Founded in March, Pitt State Confessions is just one of the various “confession pages” popping up on the Internet that are associated with universities and high schools around the country.
The account is full of anonymous, candid posts that range from sad or empowering, to graphic and offensive.
“It’s funny,” said Emily Flores, freshman in communication, “I do know that a lot of people are taking it seriously.”
Flores said that she believes the page is hilarious, but she does realize that some of the posts, even though they are anonymous, can be too revealing.
“I don’t have anything against it,” Flores said. “In fact, I think that it might attract more students to the school because of how fun it sounds based on the page. Perhaps.”
Other students, such as Lauren Downing, don’t agree with that sentiment.
“There’s always going to be that kind of Internet drama,” said Downing, junior in commercial art. “I don’t particularly like it.”
Downing says that she believes the trend is already overdone and childish.
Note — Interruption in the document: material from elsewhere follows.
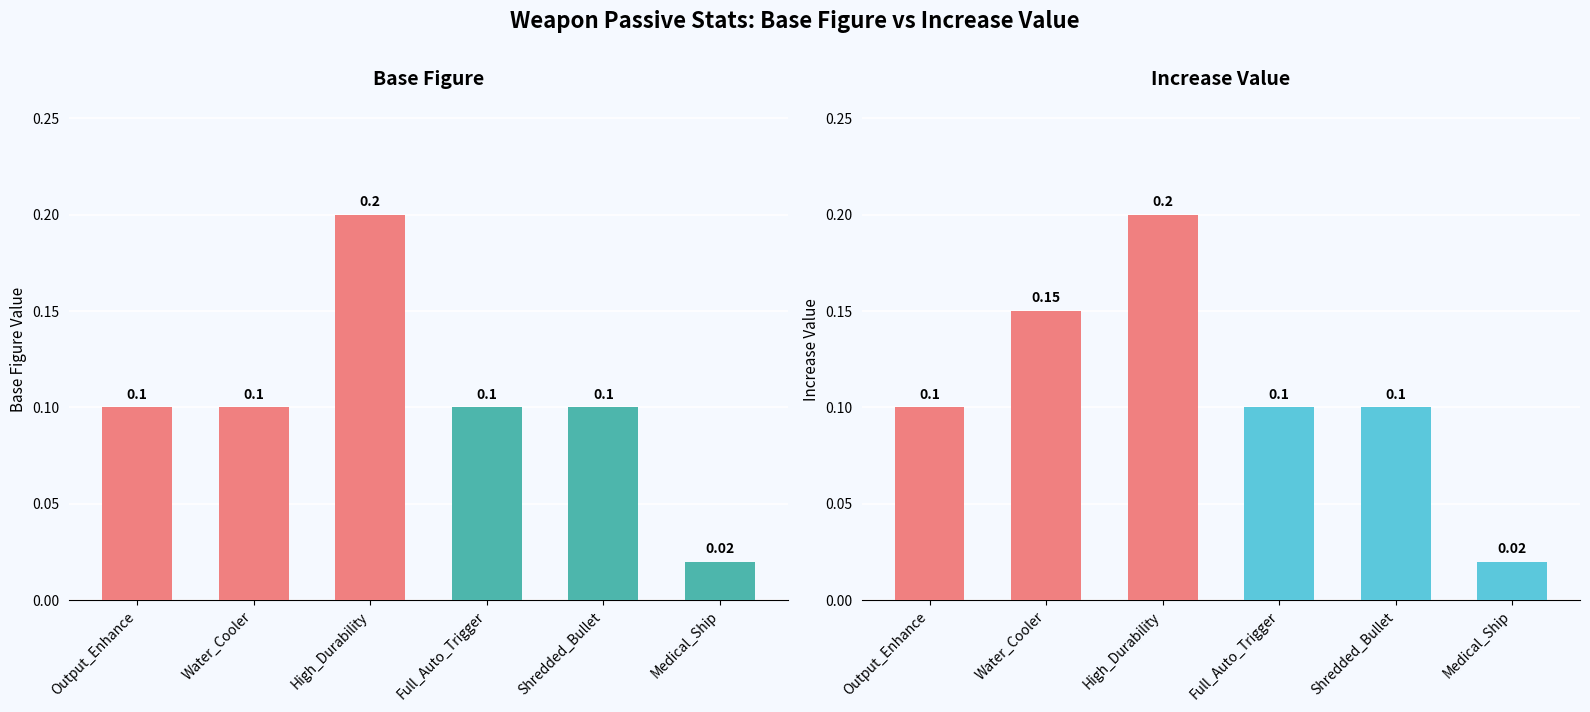

Reading left to right, transcribe all the data shown in this chart.

Base_Figure: 0.1	0.1	0.2	0.1	0.1	0.0
Increase_Value: 0.1	0.1	0.2	0.1	0.1	0.0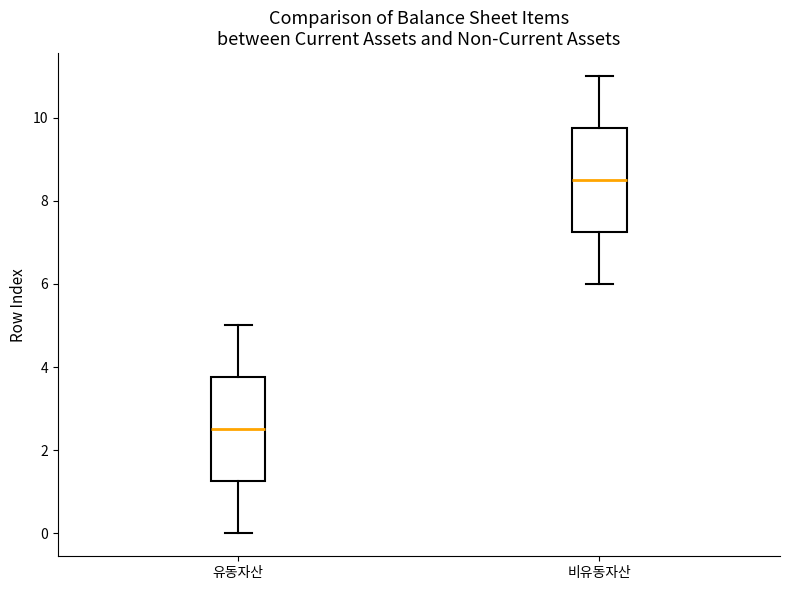

Which box has the highest median line?

비유동자산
She also said it reminded her too much of high school.
“Unfortunately, pages like these are becoming pretty common,” said Chris Kelly, associate vice president of university marketing and communication. “We monitor social media pretty closely, so we were aware of it shortly after it became live.”
Kelly says he wants to stress the fact that Pitt State Confessions is in no way affiliated with the university.
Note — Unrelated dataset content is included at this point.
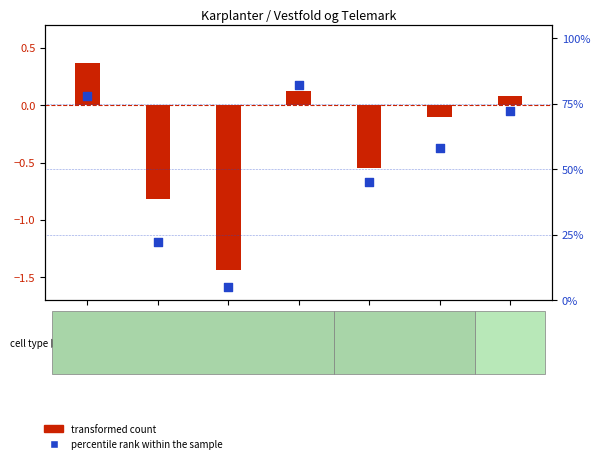

Is the value of percentile rank within the sample at Rælingen greater than the value of transformed count at Larvik-4?

Yes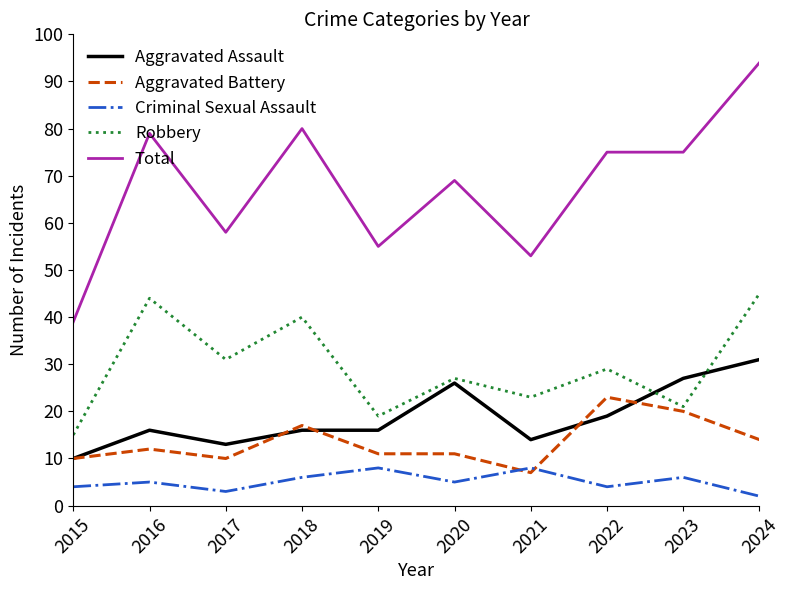

Which series has the largest range (max minus min)?

Total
He added that pages like it, and like the short-lived “PSU Secret Admirers” and “PSU Burn Book” are not encouraged by the university.
He says that he believes that the official university social media platforms are the true reflection of PSU.
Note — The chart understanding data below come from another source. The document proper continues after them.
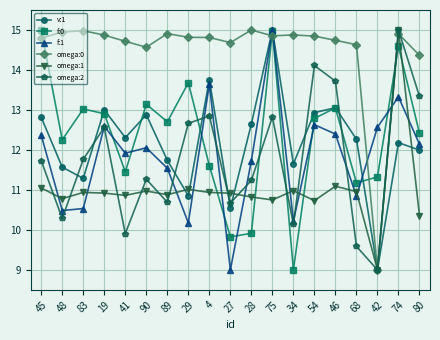

True or false: f:1 has a value of 7.2 at 4.

False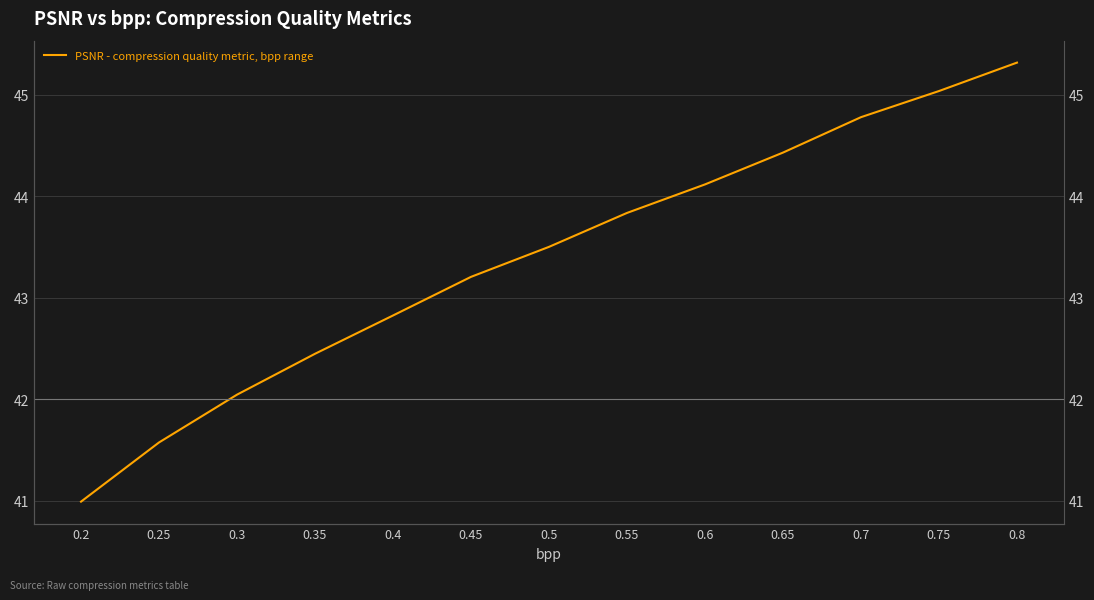

Read the value at 0.4.

42.8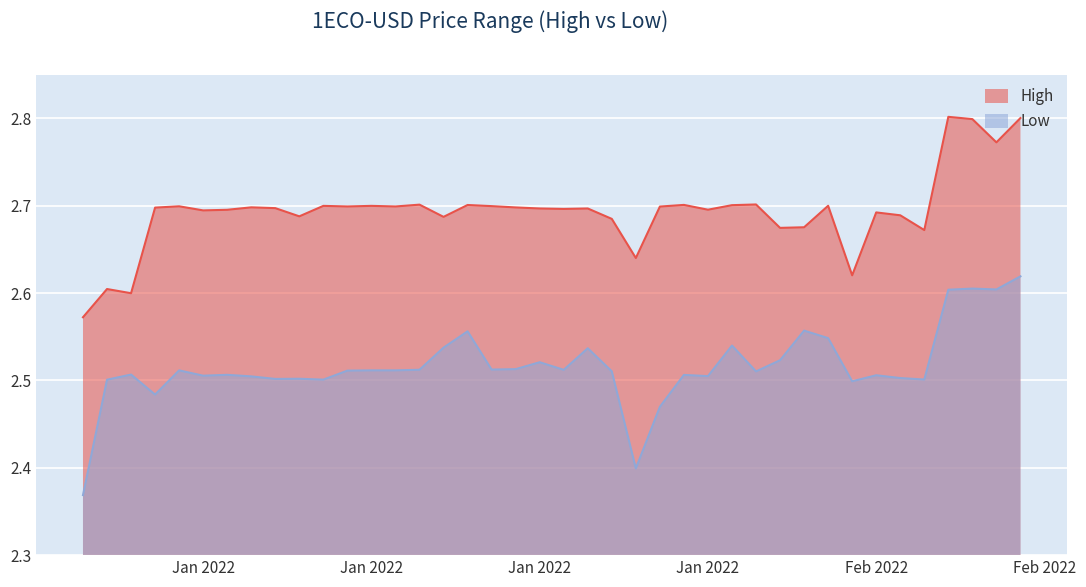

List the series in order of their overall mean, highest first.

High, Low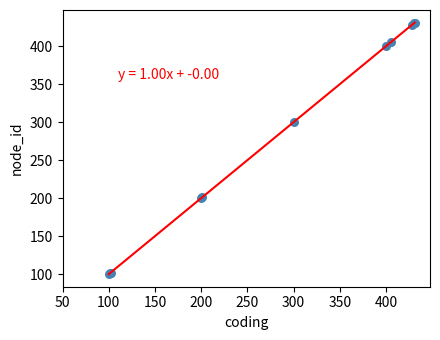

What Y value in the scatter plot is closest to 265?

300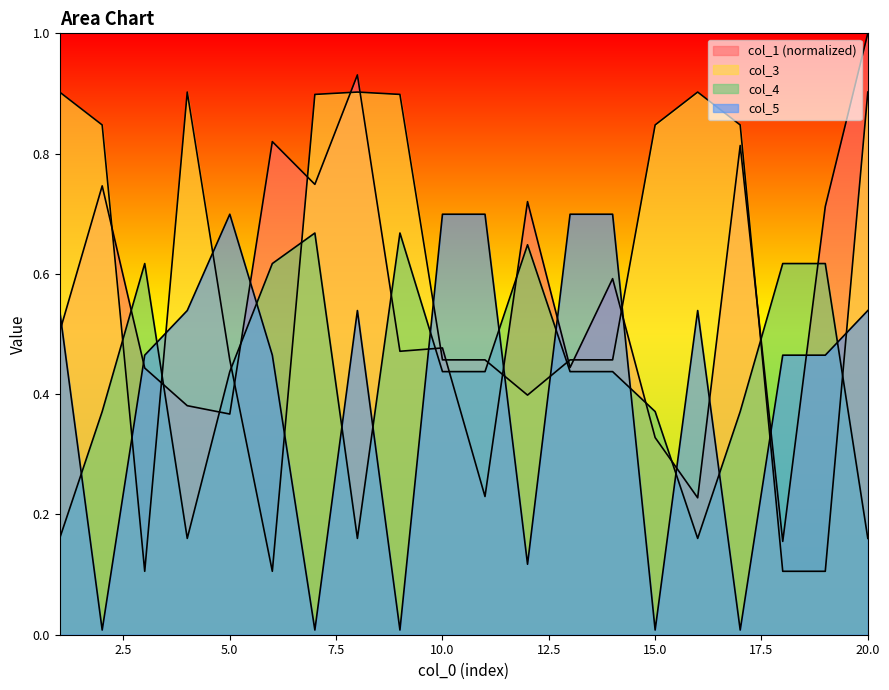

Which category has the highest value in the col_4 series?

7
“We work very hard to tell the story of Pittsburg State,” Kelly said. “I’m confident that no one would confuse these parody pages with official university accounts.” 
Downing agrees.
“I think that all universities have negative things like this but I don’t think it’ll affect the school too much,” Downing said. “Wherever you go there’s going to be that kind of talk.”
Some students, however, don’t agree. They say that they believe webpages that display a lack of campus maturity should be taken down completely.
“All that stuff is just ridiculous to me,” said Ryan Taylor, junior in psychology, of the “Secret Admirers” Twitter account. “Some guys were saying some really inappropriate stuff about some girls I knew and it made me pretty mad.”
Taylor added that he believes the pages make the university look terrible and that they could possibly cause prospective students to overlook the university when searching for colleges to attend.
“It’s embarrassing,” Taylor said. “You’ve got kids in high school who might not come… It looks pretty bad on the students who got here.”
Taylor’s opinion isn’t an unpopular one.
“Social media doesn’t always bring out the best in people,” said Keeston Terry, junior in physical education. “I don’t really see the point of the Confessions thing, but if it’s anonymous, there’s nothing you can really do about it.